Depuis le début de la semaine, Bamako est surchauffée par une «information» révélée par notre confrère sénégalais L’Observateur, selon laquelle le chef de file de l’opposition malienne, Soumaïla Cissé, aurait assisté impuissamment au blocage de son argent, estimé à 27 milliards de FCFA.
Cette opération aurait été initiée par la France, à travers l’Agence Française de Développement (AFD), pour empêcher un transfert de 27 milliards de FCFA de la BCEAO à Ecobank. Cette situation intervient, selon notre confrère sénégalais, au moment où l’AFD a réceptionné l’audit qu’elle avait commandité sur l’argent de financement des forages que l’UEMOA devait réaliser dans les huit Etats de la communauté, dans le cadre de son programme d’hydraulique villageoise.
L’article est bien écrit, avec des chiffres précis sur cette vieille affaire de forages, sur laquelle Soumaïla Cissé s’était fort bien expliqué en décembre 2011, en rejetant des accusations fantaisistes. Le Président de la Commission de l’UEMOA d’alors n’était ni maitre d’ouvrage délégué ni une agence d’exécution. C’est la Commission de l’UEMOA et non son Président était maitre d’ouvrage.
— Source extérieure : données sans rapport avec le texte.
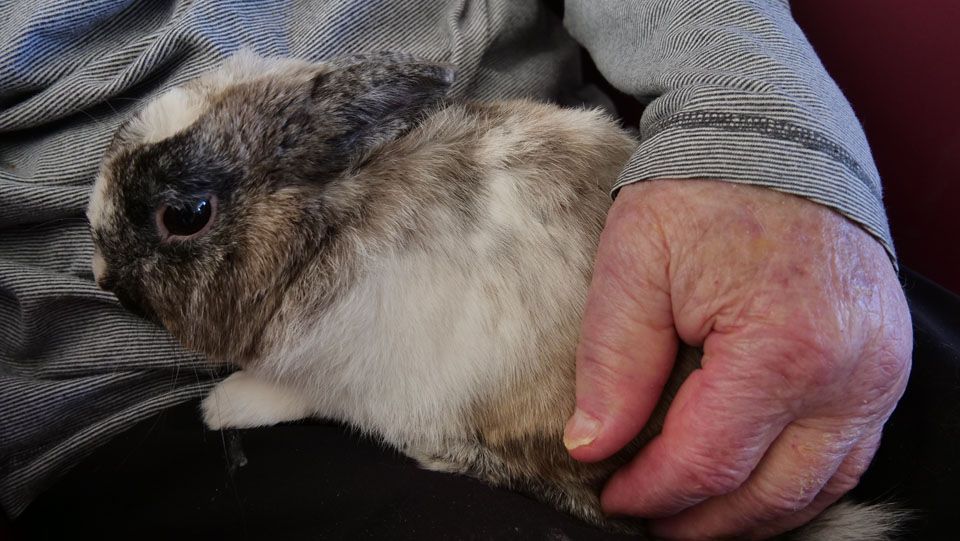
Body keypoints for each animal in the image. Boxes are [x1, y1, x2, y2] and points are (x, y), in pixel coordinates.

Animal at [87, 51, 903, 539]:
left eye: (185, 214)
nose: (97, 275)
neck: (324, 226)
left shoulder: (343, 375)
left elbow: (284, 392)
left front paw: (221, 406)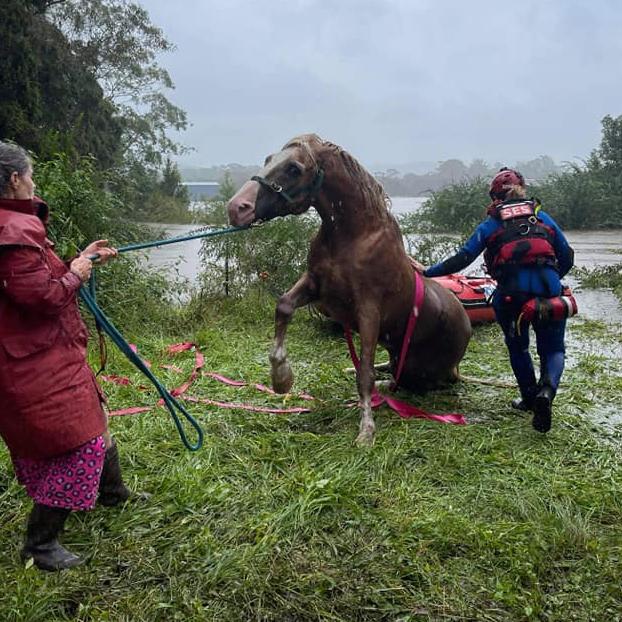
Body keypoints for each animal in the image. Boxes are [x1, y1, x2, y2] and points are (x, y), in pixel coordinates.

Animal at [227, 135, 470, 448]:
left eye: (294, 169)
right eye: (269, 159)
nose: (237, 208)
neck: (353, 237)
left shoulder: (368, 309)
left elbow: (364, 372)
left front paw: (366, 431)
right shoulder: (315, 285)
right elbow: (283, 306)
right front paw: (281, 378)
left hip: (428, 373)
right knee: (392, 373)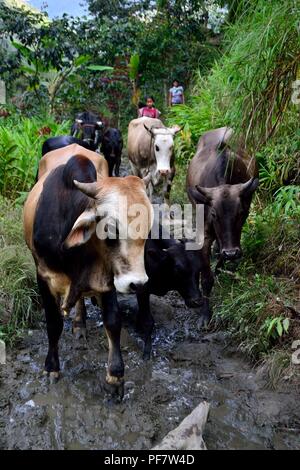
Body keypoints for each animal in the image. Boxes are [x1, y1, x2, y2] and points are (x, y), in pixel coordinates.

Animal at [188, 126, 258, 324]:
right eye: (214, 214)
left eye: (241, 213)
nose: (231, 253)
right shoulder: (204, 233)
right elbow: (206, 278)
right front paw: (205, 314)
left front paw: (221, 265)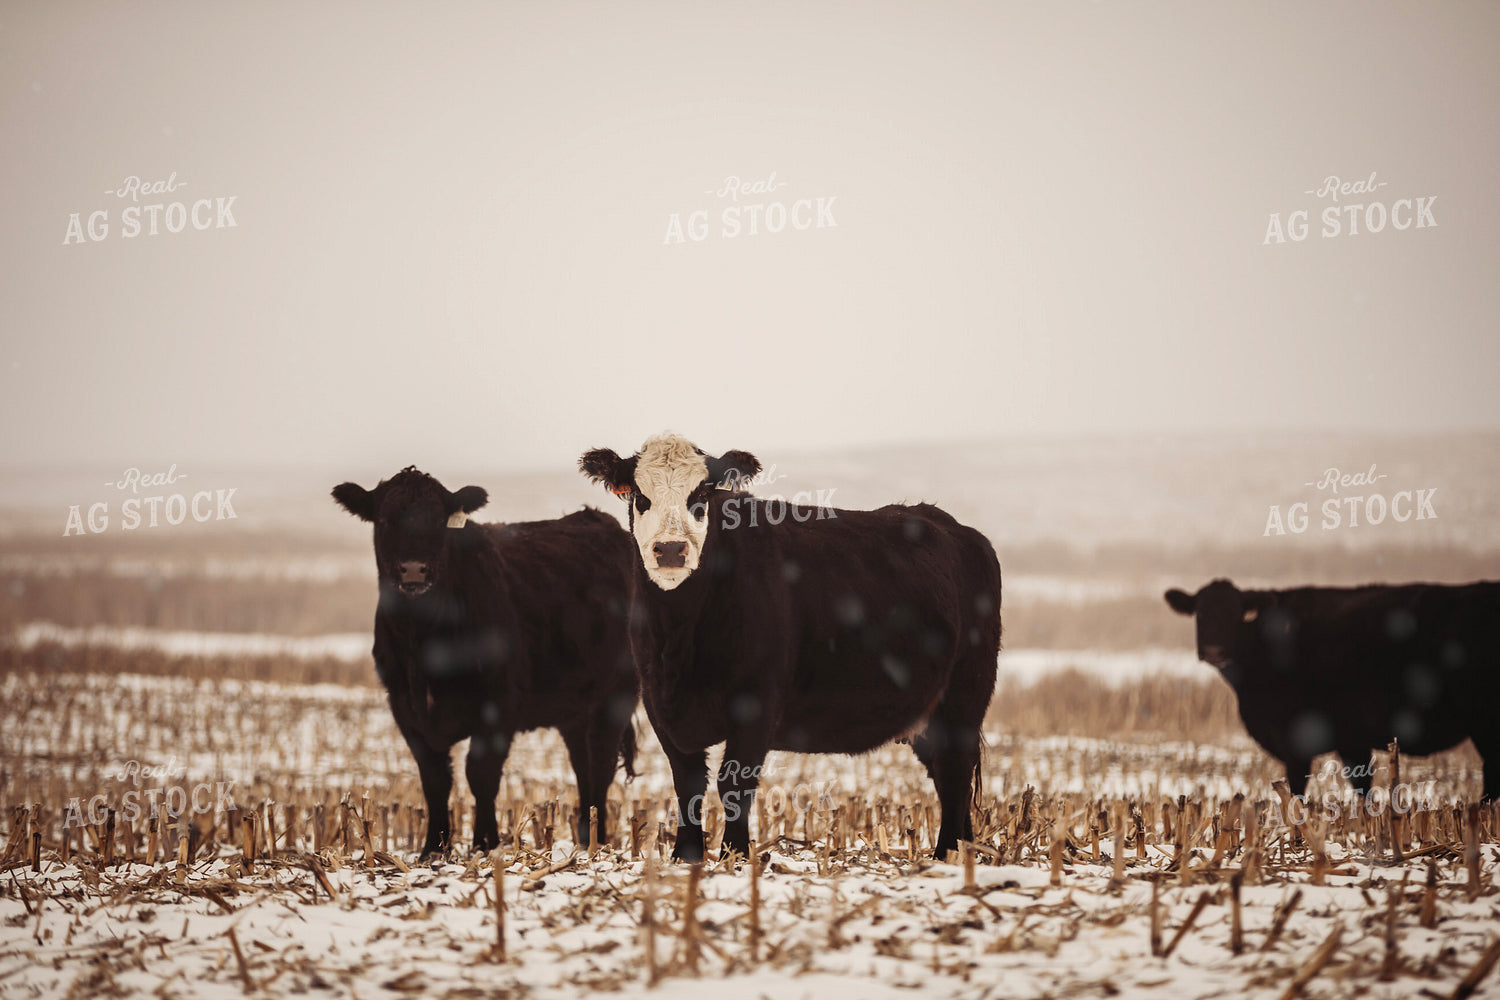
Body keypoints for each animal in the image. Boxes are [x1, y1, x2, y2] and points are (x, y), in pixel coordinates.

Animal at [332, 466, 639, 859]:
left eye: (439, 521)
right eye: (384, 520)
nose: (414, 570)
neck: (424, 644)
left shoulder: (499, 704)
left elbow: (481, 776)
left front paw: (484, 844)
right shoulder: (405, 707)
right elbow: (434, 779)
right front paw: (433, 849)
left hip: (615, 695)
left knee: (600, 763)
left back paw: (595, 842)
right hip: (574, 708)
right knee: (582, 765)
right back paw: (586, 836)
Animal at [578, 433, 1002, 862]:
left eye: (702, 494)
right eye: (639, 495)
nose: (670, 550)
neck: (678, 637)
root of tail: (955, 527)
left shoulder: (757, 701)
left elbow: (735, 783)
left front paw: (735, 854)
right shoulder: (659, 705)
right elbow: (687, 784)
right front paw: (685, 857)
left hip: (965, 696)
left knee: (955, 773)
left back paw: (946, 854)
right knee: (948, 776)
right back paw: (964, 849)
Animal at [1165, 578, 1500, 801]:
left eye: (1237, 614)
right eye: (1200, 613)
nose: (1214, 651)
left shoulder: (1305, 739)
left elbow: (1304, 793)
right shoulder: (1350, 739)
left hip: (1484, 721)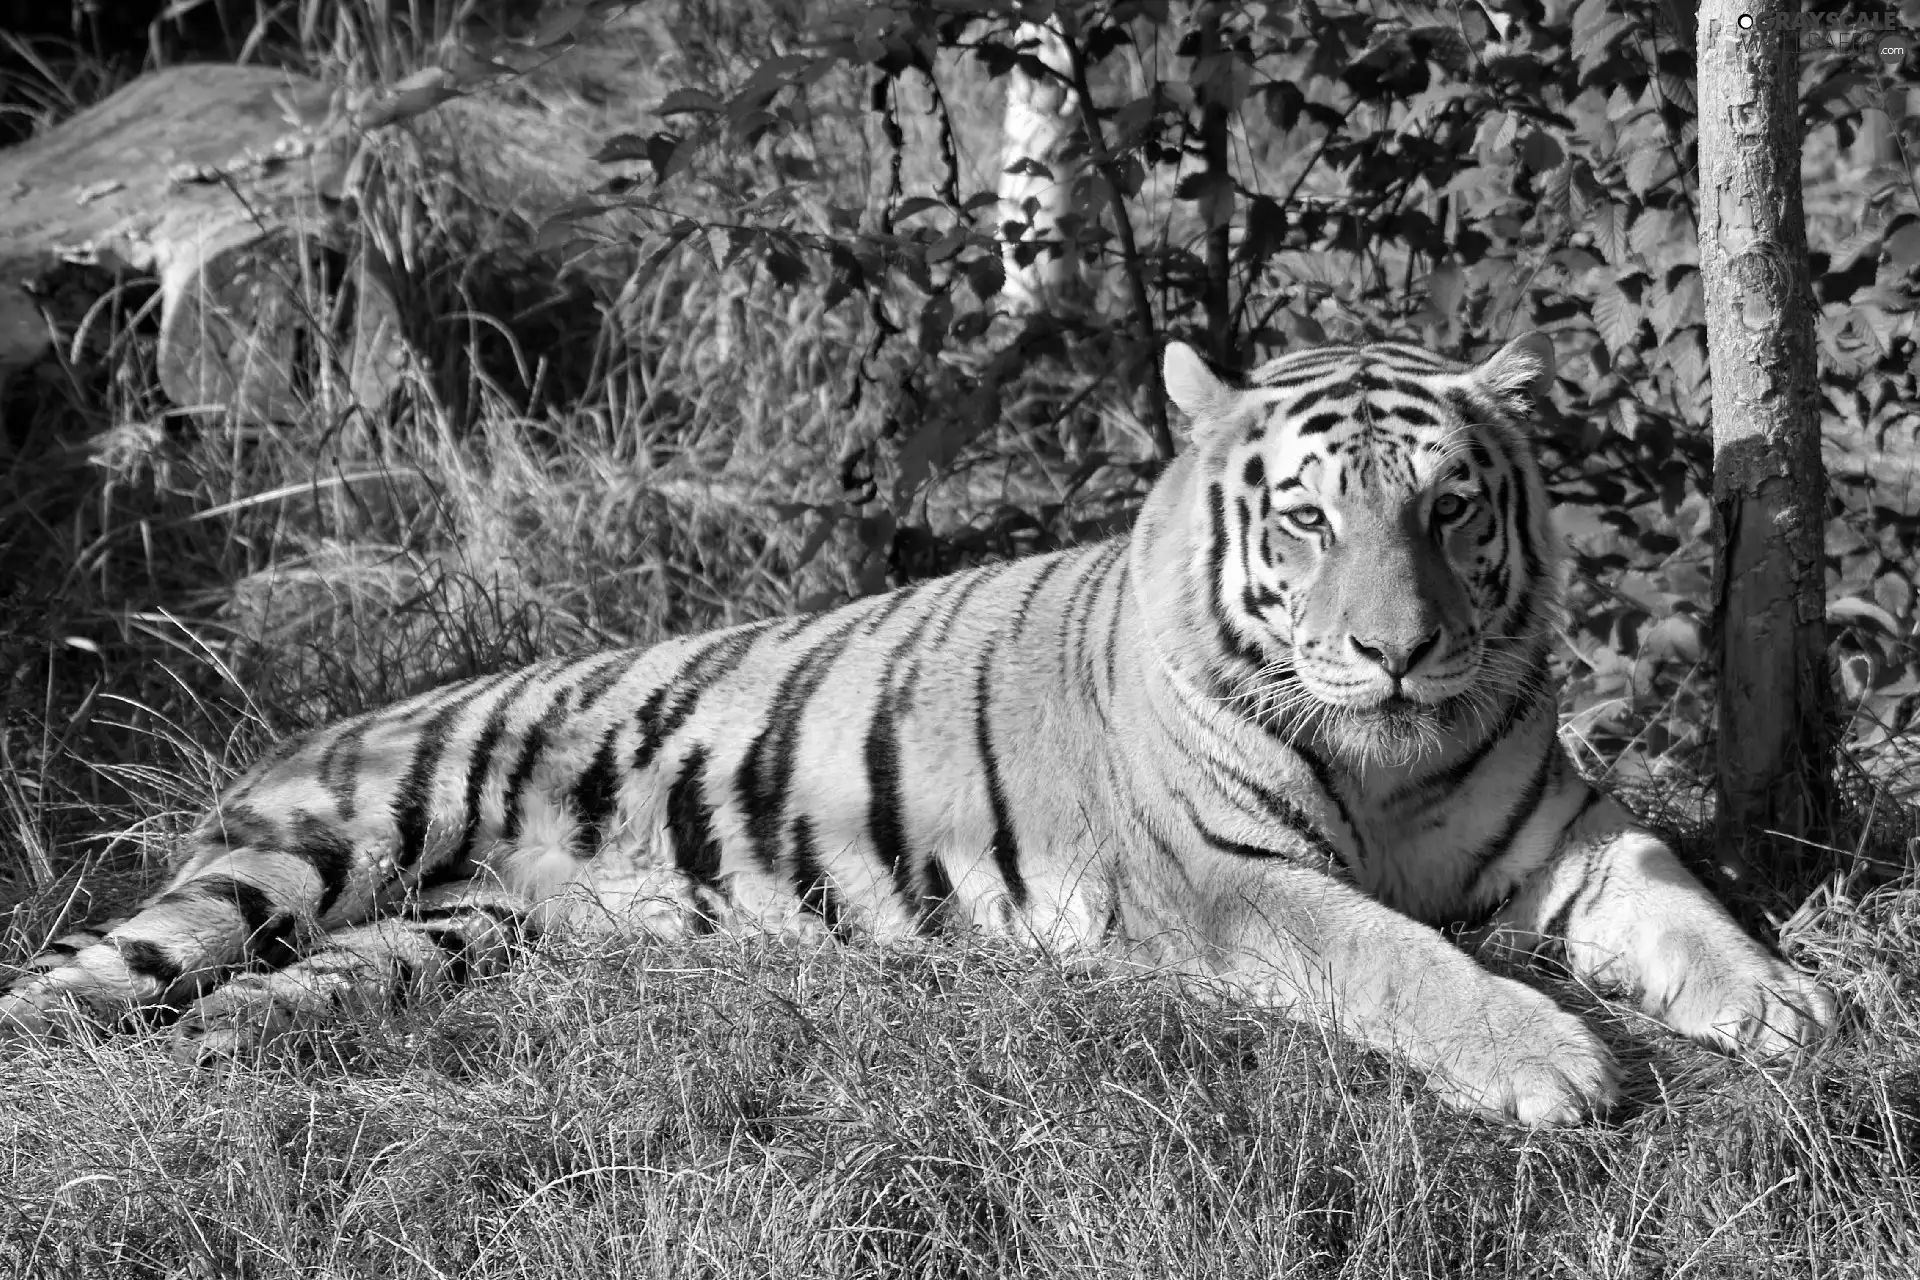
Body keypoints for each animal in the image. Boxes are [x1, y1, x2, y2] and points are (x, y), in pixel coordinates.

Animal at [0, 337, 1827, 1120]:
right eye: (1307, 521)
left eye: (1450, 509)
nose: (1394, 651)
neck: (1386, 760)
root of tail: (313, 726)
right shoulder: (1233, 880)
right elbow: (1401, 956)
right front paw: (1555, 1065)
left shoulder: (1566, 833)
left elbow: (1678, 894)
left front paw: (1789, 1005)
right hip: (297, 863)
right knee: (79, 987)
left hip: (426, 946)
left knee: (244, 1020)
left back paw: (230, 1068)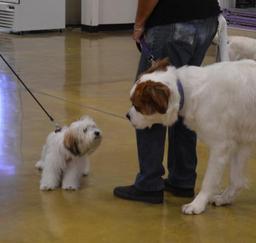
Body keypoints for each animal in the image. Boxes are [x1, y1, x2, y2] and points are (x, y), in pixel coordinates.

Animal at [128, 58, 256, 215]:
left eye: (137, 106)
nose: (127, 116)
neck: (187, 91)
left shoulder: (220, 146)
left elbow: (209, 181)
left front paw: (197, 205)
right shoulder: (242, 142)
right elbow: (235, 179)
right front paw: (225, 198)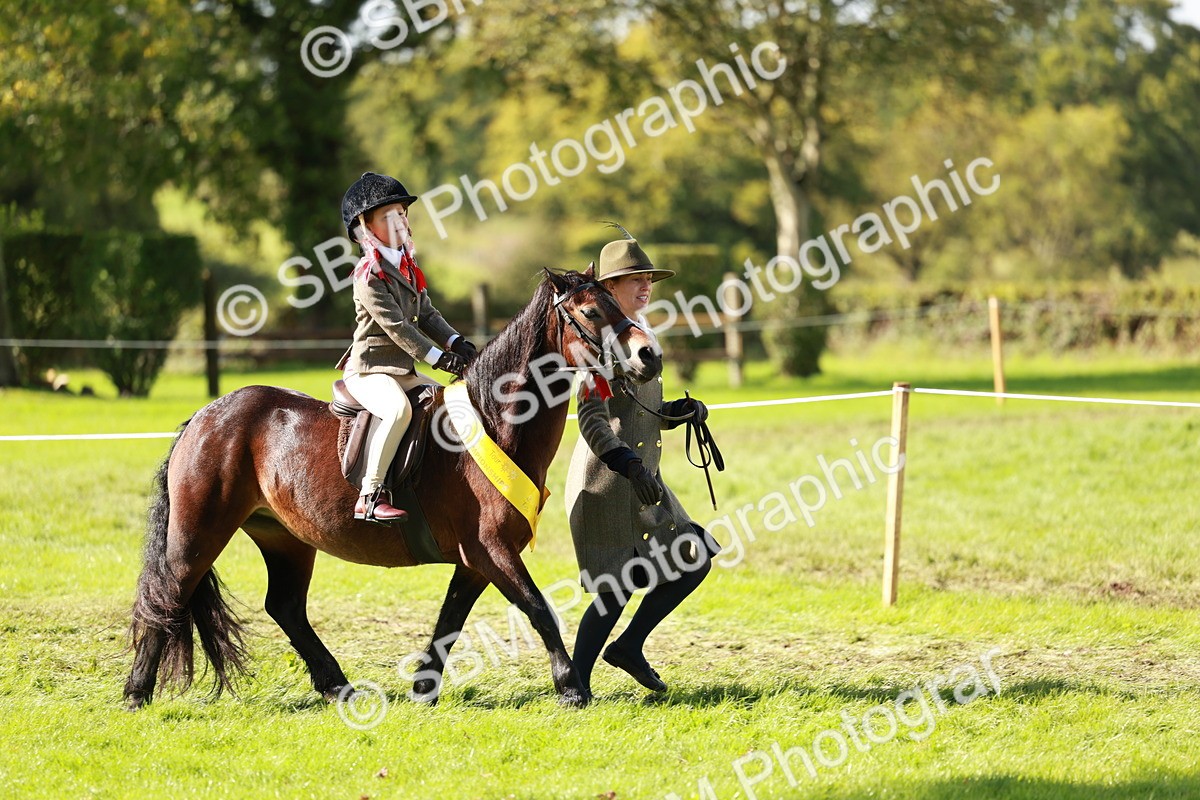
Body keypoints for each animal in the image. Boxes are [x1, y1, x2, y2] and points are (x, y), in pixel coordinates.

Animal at [123, 266, 661, 710]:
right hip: (200, 532)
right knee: (169, 594)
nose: (649, 355)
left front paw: (424, 687)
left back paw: (338, 687)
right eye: (590, 312)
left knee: (285, 608)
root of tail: (206, 415)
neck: (494, 422)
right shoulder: (491, 549)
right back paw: (136, 693)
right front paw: (570, 686)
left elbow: (450, 620)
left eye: (617, 304)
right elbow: (538, 609)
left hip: (285, 538)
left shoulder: (476, 559)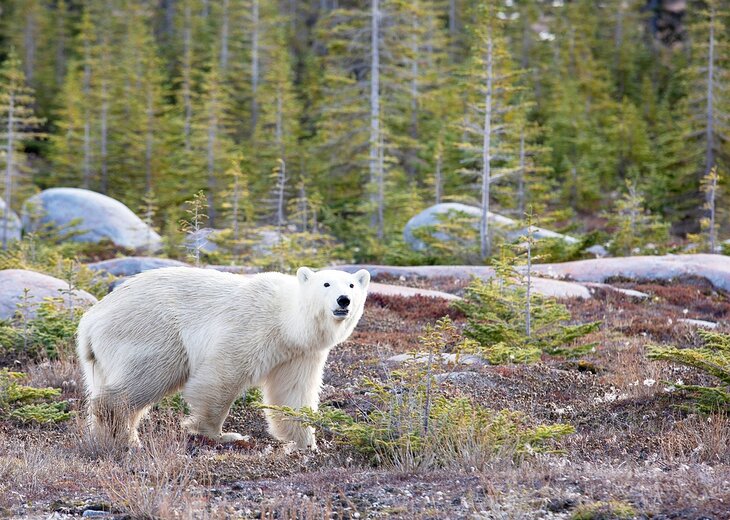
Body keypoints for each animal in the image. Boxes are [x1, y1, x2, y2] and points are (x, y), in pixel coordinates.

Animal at [76, 266, 370, 448]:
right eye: (326, 283)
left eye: (352, 285)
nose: (343, 300)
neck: (287, 322)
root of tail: (90, 321)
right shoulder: (251, 327)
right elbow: (221, 376)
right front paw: (221, 434)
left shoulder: (300, 354)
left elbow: (293, 394)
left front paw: (306, 442)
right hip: (152, 331)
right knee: (145, 377)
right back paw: (126, 437)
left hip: (98, 361)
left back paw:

A supposer, par extraordinaire, que tous les forages n’aient pas été réalisés ou mal faits, la responsabilité ne peut nullement incomber au Président Soumaïla Cissé. S’il y a des fautifs, ce sont bien les Agences d’exécution et ou les Etats – parties, qui auraient manqué de vigilance dans le suivi et le pointage des forages sur les territoires concernés.
Le puissant Président de l’UEMOA, à l’époque, ne peut pas être tenu pour responsable d’un travail bâclé ou mal fait. Son devoir était d’interpeller les entreprises dès qu’il a eu connaissance de la situation. Son devoir était aussi de rechercher des financements pour des projets concrets, en vue de leur mise en œuvre au profit des populations de la communauté.
Ce qui a été brillamment fait durant le passage de Soumaïla à l’UEMOA. En réalité, il a honoré le Mali par son bilan, son enthousiasme, son engagement pour l’intégration, à travers la mise en route de plusieurs directives. Aucune politique politicienne ne doit conduire les uns et les autres à essayer de détruire Soumaïla Cissé sur la base de faux et d’usage de faux.
Il est vrai qu’il avait eu maille à partir à l’époque avec un Commissaire de l’UEMOA, Sénégalais de son état, qui n’avait pas pu supporter la rigueur de notre compatriote. Celui-ci est donc fortement soupçonné d’être à l’origine des articles de presse dans son pays, pour tenter de déstabiliser le chef de file de l’opposition malienne. Ce n’est pas la première fois. On remet ça. On réchauffe le plat. Ce qui fait que c’est du déjà entendu.
Ce qui est nouveau dans le dossier, c’est bien cette étrange affaire de 27 milliards de nos francs, bien supérieurs au montant total des 3 150 forages. C’est vraiment bizarre de tenter de faire croire aux citoyens de l’UEMOA que leur ancien Président de la Commission est à la fois un grand bourgeois et un voleur, parce qu’il est incompréhensible qu’il puisse détenir une telle fortune, dont il n’a hérité nulle part.
Qu’on nous dise qu’il est riche, on peut le comprendre, parce que son parcours brillant ne peut pas faire de lui un homme pauvre. Mais riche jusqu’à des dizaines des milliards de FCFA nous parait énorme. C’est donc une manière peu élégante de l’étiqueter comme un délinquant financier. Ce qui n’est pas le cas, jusqu’à preuve du contraire. Et nous avons besoin de preuves pour être convaincus.
C’est pourquoi, nous avons joint par téléphone le Directeur national de la BCEAO, Konzo Traoré, pour nous édifier sur ce prétendu transfert. Très laconique, il nous a répondu en ces termes : «j’ai lu sur Internet cette affaire. Je continue de m’interroger, d’où vient cette information? Ce qui est sûr, ce que la BCEAO Mali n’est pas au courant de cette opération bancaire. Nous n’avons aucune information de nos structures sur une telle opération».
Ensuite, nous avons joint le 2ème conseil de l’Ambassade France, Samuel Gourgon, puisque c’est le pays de François Hollande qui aurait bloqué ces 27 milliards de nos francs. Il nous a dit n’avoir aucune information sur l’opération et s’atteler à nous la vérifier avant de revenir vers nous. Au moment où nous mettions sous presse, il ne s’est toujours pas manifesté. Nous y reviendrons.